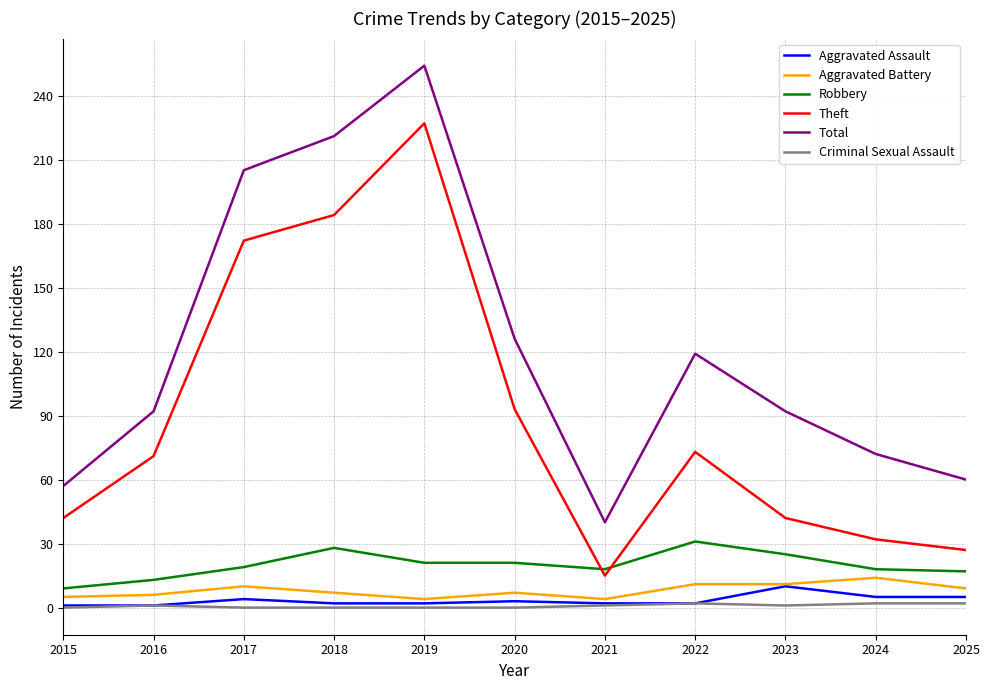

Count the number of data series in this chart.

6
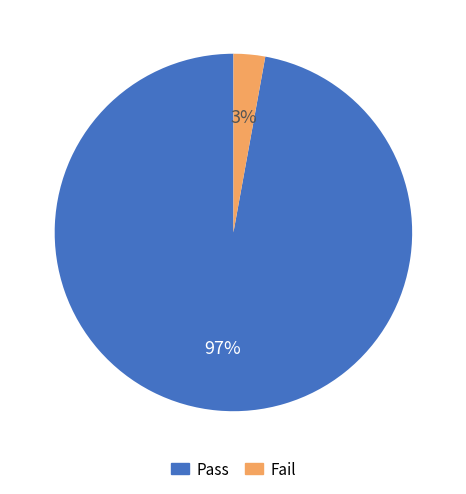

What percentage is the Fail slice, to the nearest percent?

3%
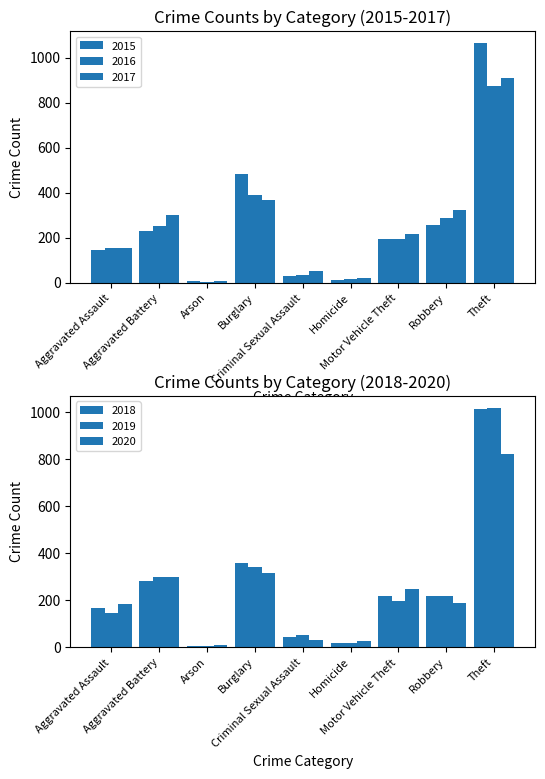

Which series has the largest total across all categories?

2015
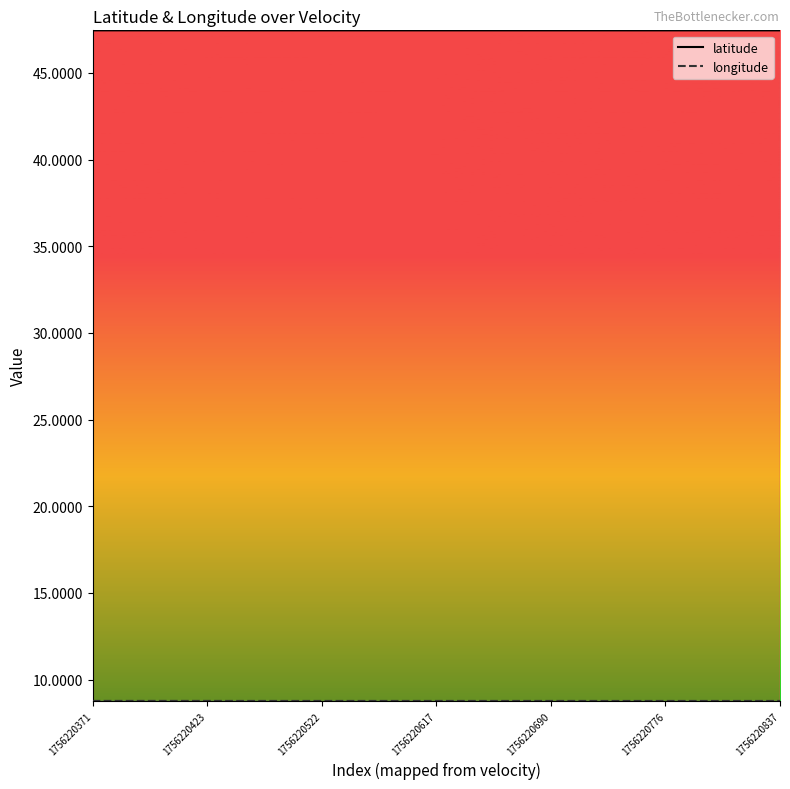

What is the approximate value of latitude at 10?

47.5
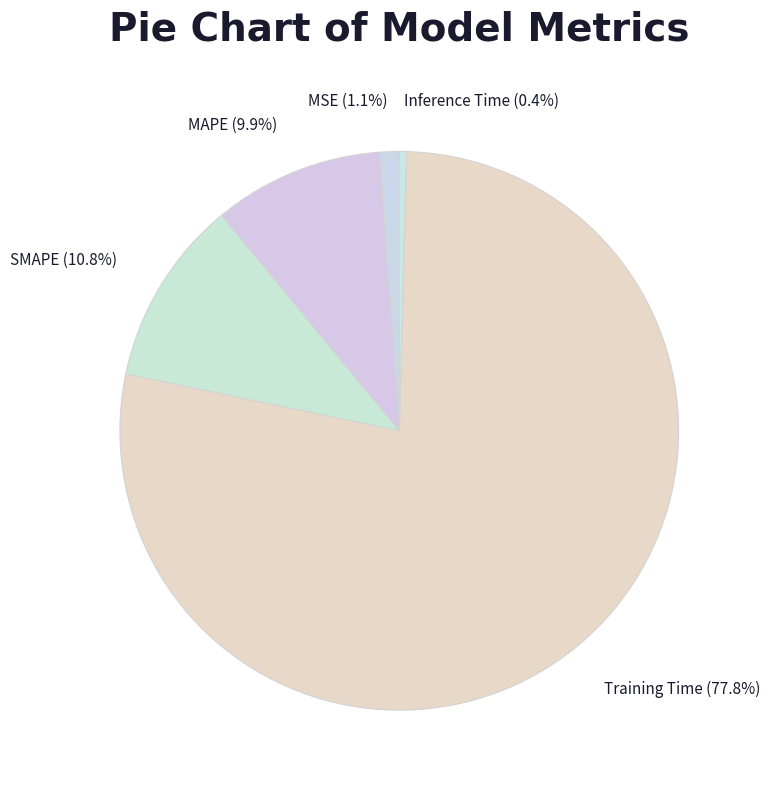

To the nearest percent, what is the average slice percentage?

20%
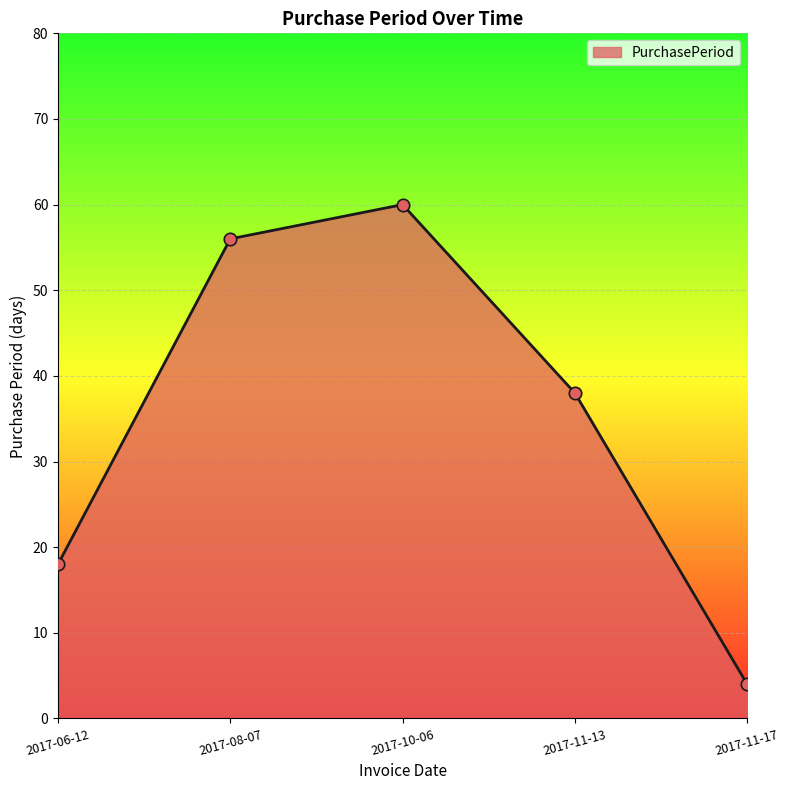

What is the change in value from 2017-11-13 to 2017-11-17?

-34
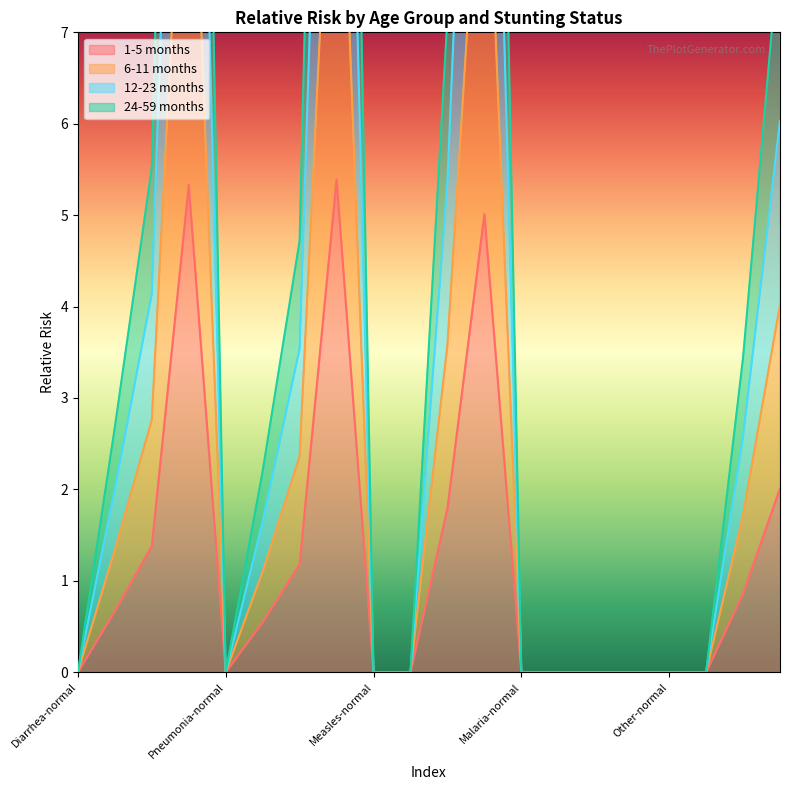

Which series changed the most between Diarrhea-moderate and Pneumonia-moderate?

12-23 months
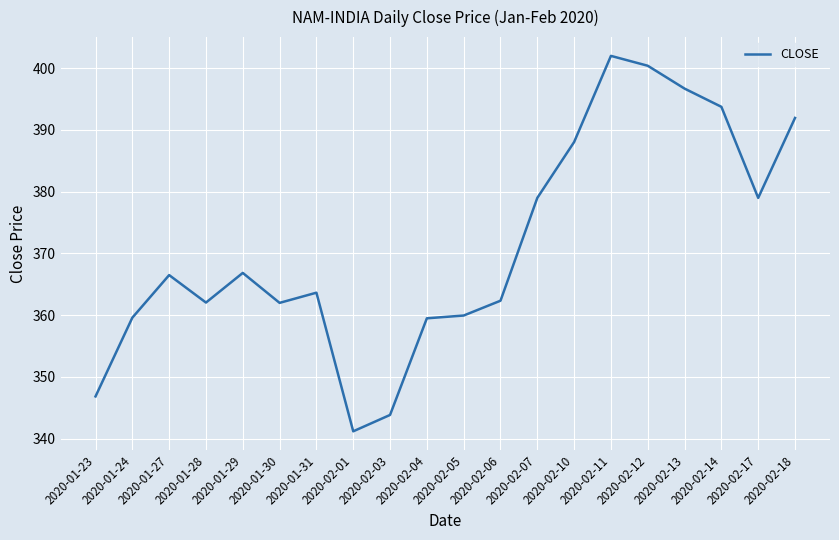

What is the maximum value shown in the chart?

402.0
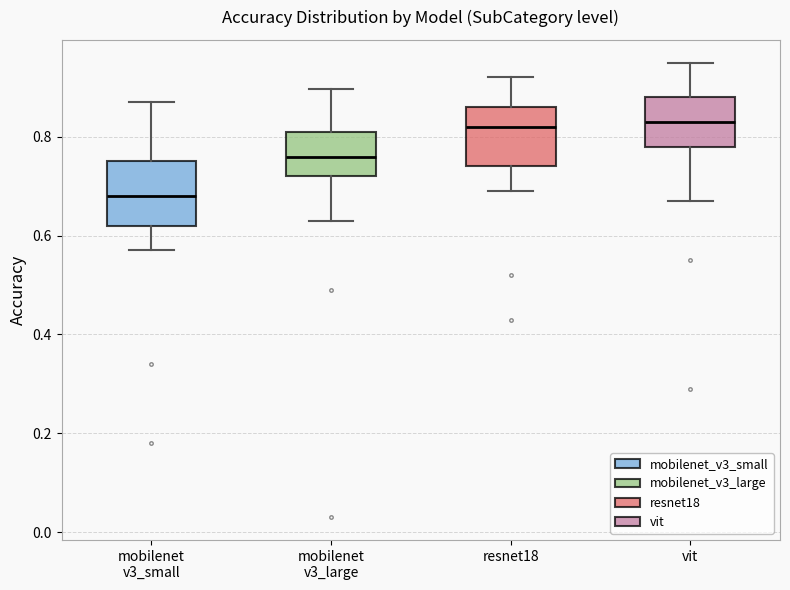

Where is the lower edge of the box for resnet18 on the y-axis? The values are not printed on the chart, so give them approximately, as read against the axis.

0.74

**Task to carry out**
Render all of the entries above as a JSON list of strings, with one string per line. Omit the blank lines and the pictures.

**Response to this task**
[
  "Count the number of data series in this chart.",
  "6",
  "What percentage is the Fail slice, to the nearest percent?",
  "3%",
  "Which series has the largest total across all categories?",
  "2015",
  "What is the approximate value of latitude at 10?",
  "47.5",
  "To the nearest percent, what is the average slice percentage?",
  "20%",
  "What is the change in value from 2017-11-13 to 2017-11-17?",
  "-34",
  "Which series changed the most between Diarrhea-moderate and Pneumonia-moderate?",
  "12-23 months",
  "What is the maximum value shown in the chart?",
  "402.0",
  "Where is the lower edge of the box for resnet18 on the y-axis? The values are not printed on the chart, so give them approximately, as read against the axis.",
  "0.74"
]